Saved data entries
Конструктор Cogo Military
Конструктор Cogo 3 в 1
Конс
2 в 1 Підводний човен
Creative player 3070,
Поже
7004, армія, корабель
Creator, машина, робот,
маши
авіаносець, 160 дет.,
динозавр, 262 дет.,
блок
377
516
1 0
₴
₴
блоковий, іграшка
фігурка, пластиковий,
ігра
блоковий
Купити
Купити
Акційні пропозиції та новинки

REQUEST.
If a line above holds "Cogo", count it; say how many such lines there are and nothing else.

PROBLEM SOLUTION.
2